A big trend in systems operation these days is the use of virtual machines — software systems which emulate a standalone machine so you can run a guest operating system as a program on top of another (host) OS. This has become particularly popular for companies selling web hosting. They take one fast machine and run many VMs on it, so that each customer has the illusion of a standalone machine, on which they can do anything. It’s also used for security testing and honeypots.

The virtual hosting is great. Typical web activity is “bursty.” You would like to run at a low level most of the time, but occasionally burst to higher capacity. A good VM environment will do that well. A dedicated machine has you pay for full capacity all the time when you only need it rarely. Cloud computing goes beyond this.

However, the main limit to a virtual machine’s capacity is memory. Virtual host vendors price their machines mostly on how much RAM they get. And a virtual host with twice the RAM often costs twice as much. This is all based on the machine’s physical ram. A typical vendor might take a machine with 4gb, keep 256mb for the host and then sell 15 virtual machines with 256mb of ram. They will also let you “burst” your ram, either into spare capacity or into what the other customers are not using at the time, but if you do this for too long they will just randomly kill processes on your machine, so you don’t want to depend on this.

The problem is when they give you 256MB of ram, that’s what you get. A dedicated linux server with 256mb of ram will actually run fairly well, because it uses paging to disk. The server loads many programs, but a lot of the memory used for these programs (particularly the code) is used rarely, if ever, and swaps out to disk.

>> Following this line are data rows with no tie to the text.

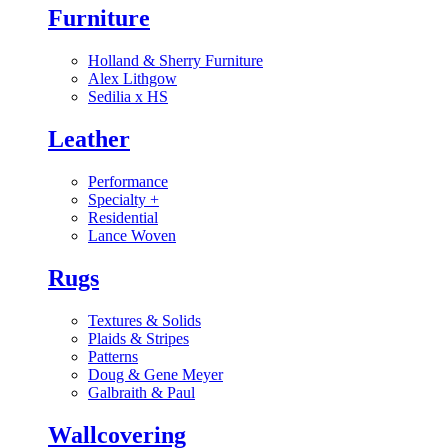
Furniture
Holland & Sherry Furniture
Alex Lithgow
Sedilia x HS
Leather
Performance
Specialty
+
Residential
Lance Woven
Rugs
Textures & Solids
Plaids & Stripes
Patterns
Doug & Gene Meyer
Galbraith & Paul
Wallcovering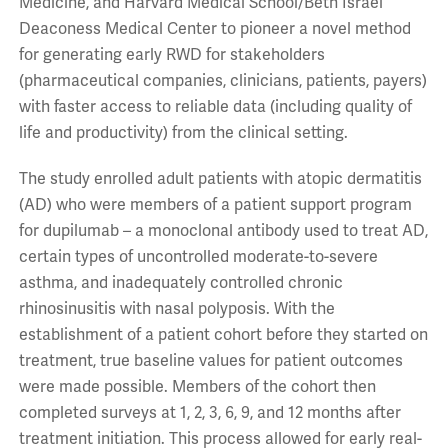
Medicine, and Harvard Medical School/Beth Israel
Deaconess Medical Center to pioneer a novel method
for generating early RWD for stakeholders
(pharmaceutical companies, clinicians, patients, payers)
with faster access to reliable data (including quality of
life and productivity) from the clinical setting.
The study enrolled adult patients with atopic dermatitis
(AD) who were members of a patient support program
for dupilumab – a monoclonal antibody used to treat AD,
certain types of uncontrolled moderate-to-severe
asthma, and inadequately controlled chronic
rhinosinusitis with nasal polyposis. With the
establishment of a patient cohort before they started on
treatment, true baseline values for patient outcomes
were made possible. Members of the cohort then
completed surveys at 1, 2, 3, 6, 9, and 12 months after
treatment initiation. This process allowed for early real-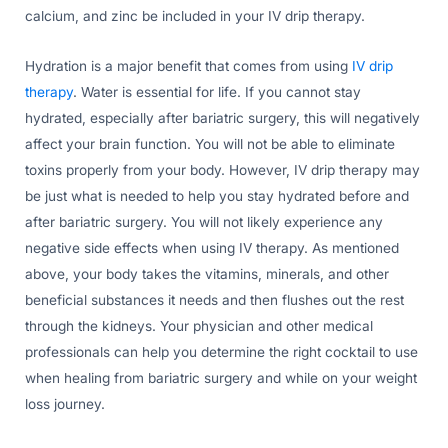
calcium, and zinc be included in your IV drip therapy.
Hydration is a major benefit that comes from using
IV drip
therapy
. Water is essential for life. If you cannot stay
hydrated, especially after bariatric surgery, this will negatively
affect your brain function. You will not be able to eliminate
toxins properly from your body. However, IV drip therapy may
be just what is needed to help you stay hydrated before and
after bariatric surgery. You will not likely experience any
negative side effects when using IV therapy. As mentioned
above, your body takes the vitamins, minerals, and other
beneficial substances it needs and then flushes out the rest
through the kidneys. Your physician and other medical
professionals can help you determine the right cocktail to use
when healing from bariatric surgery and while on your weight
loss journey.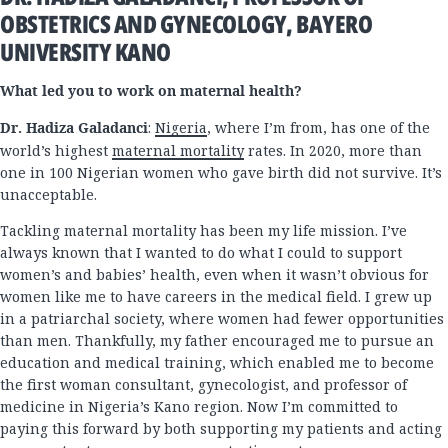
OBSTETRICS AND GYNECOLOGY, BAYERO
UNIVERSITY KANO
What led you to work on maternal health?
Dr. Hadiza Galadanci
:
Nigeria
, where I’m from, has one of the
world’s highest
maternal mortality
rates. In 2020, more than
one in 100 Nigerian women who gave birth did not survive. It’s
unacceptable.
Tackling maternal mortality has been my life mission. I’ve
always known that I wanted to do what I could to support
women’s and babies’ health, even when it wasn’t obvious for
women like me to have careers in the medical field. I grew up
in a patriarchal society, where women had fewer opportunities
than men. Thankfully, my father encouraged me to pursue an
education and medical training, which enabled me to become
the first woman consultant, gynecologist, and professor of
medicine in Nigeria’s Kano region. Now I’m committed to
paying this forward by both supporting my patients and acting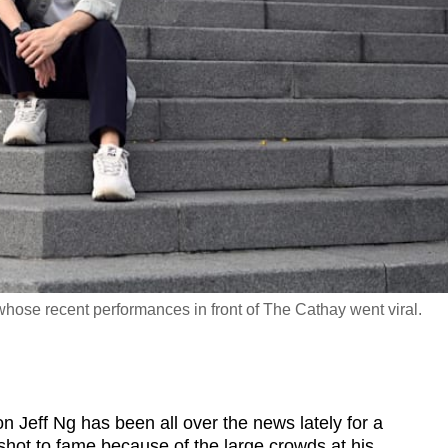
hose recent performances in front of The Cathay went viral.
Jeff Ng has been all over the news lately for a
 shot to fame because of the large crowds at his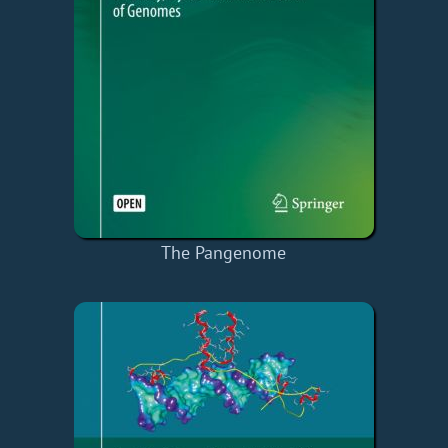
The Pangenome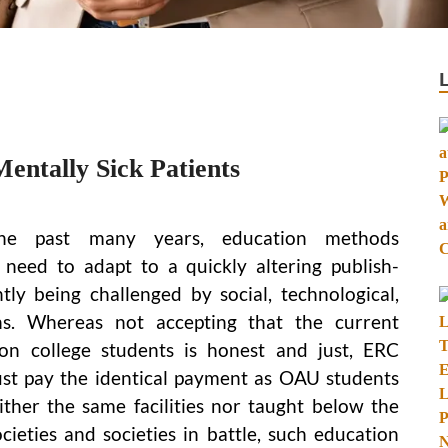
ntally Sick Patients
he past many years, education methods
need to adapt to a quickly altering publish-
ntly being challenged by social, technological,
ions. Whereas not accepting that the current
n college students is honest and just, ERC
t pay the identical payment as OAU students
ther the same facilities nor taught below the
cieties and societies in battle, such education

So your 256mb holds the most important pages of ram. If you have more than 256mb of important, regularly used ram, you’ll thrash (but not die) and know you need to buy more.

The virtual machines, however, don’t give you swap space. Everything stays in ram. And the host doesn’t swap it either, because that would not be fair. If one VM were regularly swapping to disk, this would slow the whole system down for everybody. One could build a fair allocation for that but I have not heard of it.

In addition, another big memory saving is lost — shared memory. In a typical system, when two processes use the same shared library or same program, this is loaded into memory only once. It’s read-only so you don’t need to have two copies. But on a big virtual machine, we have 15 copies of all the standard stuff — 15 kernels, 15 MYSQL servers, 15 web servers, 15 of just about everything. It’s very wasteful.

So I wonder if it might be possible to do one of the following:

  • Design the VM so that all binaries and shared libraries can be mounted from a special read-only filesystem which is actually on the host. This would be an overlay filesystem so that individual virtual machines could change it if need be. The guest kernel, however, would be able to load pages from these files, and they would be shared with any other virtual machine loading the same file.
  • Write a daemon that regularly uses spare CPU to scan the pages of each virtual machine, hashing them. When two pages turn out to be identical, release one and have both VMs use the common copy. Mark it so that if one writes to it, a duplicate is created again. When new programs start it would take extra RAM, but within a few minutes the memory would be shared.

These techniques require either a very clever virtualizer or modified guests, but their savings are so worthwhile that everybody would want to do it this way on any highly loaded virtual machine. Of course, that goes against the concept of “run anything you like” and makes it “run what you like, but certain standard systems are much cheaper.”

This, and allowing some form of fair swapping, could cause a serious increase in the performance and cost of VMs.